Awful. The name was a misnomer, as it was neither addictive nor pleasurable. It held no street cred. There is no Liquid Heroin Chic. No cool celebrities died taking it. They did not consume it and play the Star-Spangled Banner at Woodstock. No one injected it and wrote a song about how their fans are stupid pigs.

It is a curious thing to have supped an extinct drink, but I bid good riddance to it. It rests now in Cocktail Hell, along with:
— “Bathory in the Bathwater” (1/2 Pint Virgin Blood, 1/2 Pint Hungarian Palinka, Powdered Child Scabs) of the 17th century
— “Fountain of Youth Anal Shots” (3/4 Shot Fountain of Youth Water Rectally Infused, 1/4 Florida Orange Juice, Bitters) perfected by Ponce de Leon and his men.***

THE BRITISH MUSEUM, an institution haunted by ghosts who seek to repatriate millions of stolen artifacts from their looted colonial peoples, has been publishing a series of interesting “city guides” for ancient places on their website.
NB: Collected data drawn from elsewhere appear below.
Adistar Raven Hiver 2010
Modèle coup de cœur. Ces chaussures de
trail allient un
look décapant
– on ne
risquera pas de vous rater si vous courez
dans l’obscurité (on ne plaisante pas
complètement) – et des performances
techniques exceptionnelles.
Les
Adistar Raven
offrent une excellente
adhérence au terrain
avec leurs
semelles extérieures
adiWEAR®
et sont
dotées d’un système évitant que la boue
Here is a tourist’s guide to 1st Century AD Rome, admittedly a tourist trap.

The Lewis Chessman rage against their British captors. Lacking points of articulation, they remain immobile and silly-looking.

* In theory.
** Let’s not get crazy.
*** Entering the bloodstream without moderating effect of the human liver, most of the men were transformed into spermatonzoon and an unfertilized egg. Ironic, no?